Shaw’s Landing, a 50-unit luxury waterfront condominium development, is being developed in New London.

Despite the gloomy predictions of 2003, no housing bubble burst and interest rates didn’t go up too much in 2004, giving many Realtors the second-best year they’ve had.

“2004 was, by any standard – except by 2003 standards – a good year,” said Barbara Pearce, president and chief executive officer of North Haven-based H. Pearce Real Estate Co.

Geri Guzinski, a Realtor with William Raveis in Stamford and the incoming president of the Stamford Board of Realtors, agreed.

“It was very busy [this year],” she said.

Sales this year were brisk and anything priced right sold almost immediately at or above asking price, Guzinski said. Also, sales did not follow the usual seasonal cycles, she noted. During most years there is a slowdown in late spring and early summer, but Realtors in the Stamford area did not see that this year, she said. That could be because homebuyers were afraid interest rates would rise and wanted to buy quickly. Realtors usually experience a slowdown around the holiday season as well, Guzinski added, but homes are still selling.

“Things are still moving along,” she said.

Homes in lower price ranges became more and more scarce this year, Guzinski said. This year, her firm sold 67 homes that cost $400,000 or less, compared to 147 in that range in 2003.

“It’s the fact that prices have gone up,” she said.

At the same time, homes priced at more than $2 million have increased. A newly constructed home on about an acre used to go for between $1 million and $1.7 million, but now can’t be touched for less than $2 million.

Another trend in 2004 was the immediate renovation of newly purchased homes, Pearce said. Many homebuyers over the past year have been negotiating with renovations in mind, rather than living in a house for several years and saving up to make changes, she said. They will make an offer, but first bring in architects and contractors to get an idea of how much the renovations will cost.

“That used to be the buyer’s problem,” Pearce said. “That, I think, has changed.”

A Westport Realtor reached a milestone earlier this year with a record-breaking sale. Michelle Genovesi, sales vice president and managing director of William Raveis Real Estate’s International Division, brokered the sale of a waterfront home for $9.2 million in September. The sale broke the previous record for the most expensive single-family sale in Westport by nearly $2 million.

The five-bedroom, five-and-a-half-bathroom home at 9 Pier Way Landing was sold on Sept. 21, according to a press release from William Raveis. The home, which is on the Long Island Sound, also has a deep-water dock and a pool. Its asking price was $9.5 million.

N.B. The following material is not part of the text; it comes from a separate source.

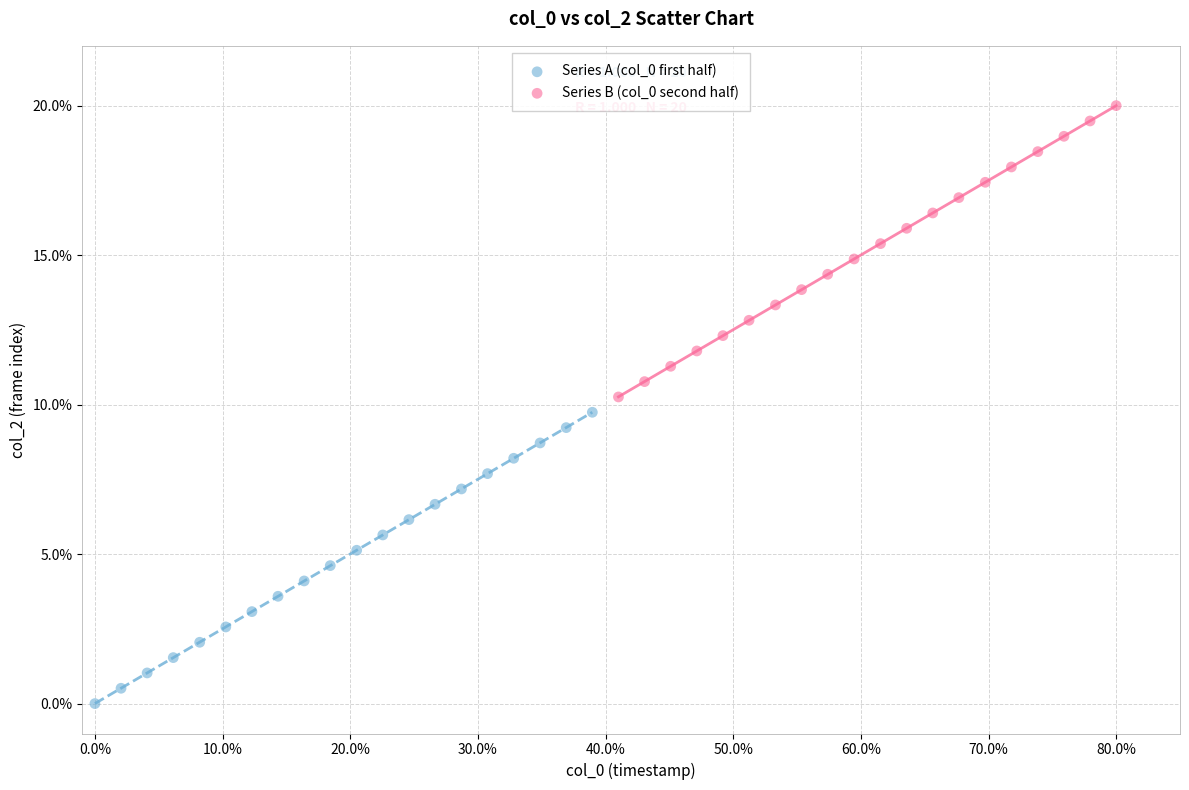

Which series reaches the maximum Y coordinate?

Series B (col_0 second half)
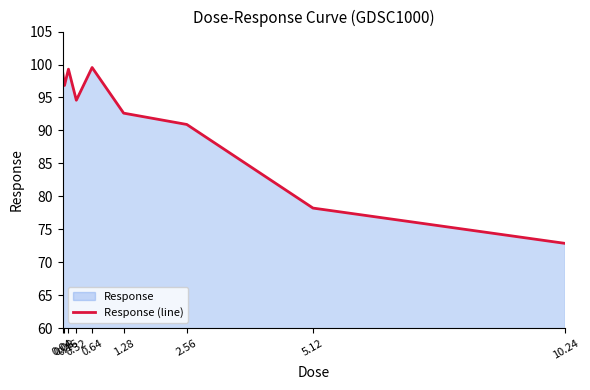

What is the average value?

91.5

The 7,068-square-foot property was on the market for 52 days before the sale, Genovesi said in November. Although there were not a lot of buyers in the price range, the interested parties were either people from out of town looking for a second home or local people seeking to move closer to the water, she said. Genovesi did not name the buyers, but said they were from New York.

Another Trend

A continuing trend this year was the construction of over-55 developments across the state and New England. The developments are usually subdivisions made up of condominiums or single-family homes with amenities like master bedrooms on the first floor and which are restricted to people over 55 years old. They are a favorite of town governments, because they bring in tax money while not putting much of a strain on town services like schools do. They have grown in popularity as baby boomers have aged.

“It’s picked up quickly in the Northeast,” said William Kane, an appraiser with Cheshire-based Wellspeak Dugas & Kane who focuses on age-restricted housing, in November.

About 20 percent to 30 percent of older homeowners – 80 percent of those 65 and older own homes – will move into age-restricted housing, Kane said.

New London this year saw the beginning of construction on a luxury waterfront condominium development, which will be the first of its kind for the small city.

Oaktree Green, a Cambridge, Mass.-based consortium of architects and finance experts, is developing Shaw’s Landing, a 50-unit condominium development. The condos will be on the shore of Shaw’s Cove, off the Thames River, and right across the street from the city’s downtown.

Although New London has apartment buildings and some condominiums near the outskirts of town, Shaw’s Landing will be the first luxury condominium development downtown, said attorney Lee Cole-Chu of New London-based Cole-Chu & Co., who represents the developer, in September.

By then, buyers had claimed 40 percent of the units. The first phase of the project is scheduled to open in mid-2005.

The condos include one-, two- and three-bedroom units and are priced between $175,000 and $420,000.

Cole-Chu expects the condos will be popular with people who are already loyal to New London. The state-of-the-art units likely will attract highly educated people who work for Pfizer, he said in a previous interview with The Commercial Record. The complex is about a 15-minute walk away from Pfizer’s New London site and the company runs a bus between its New London and Groton locations that passes by the complex, Cole-Chu said.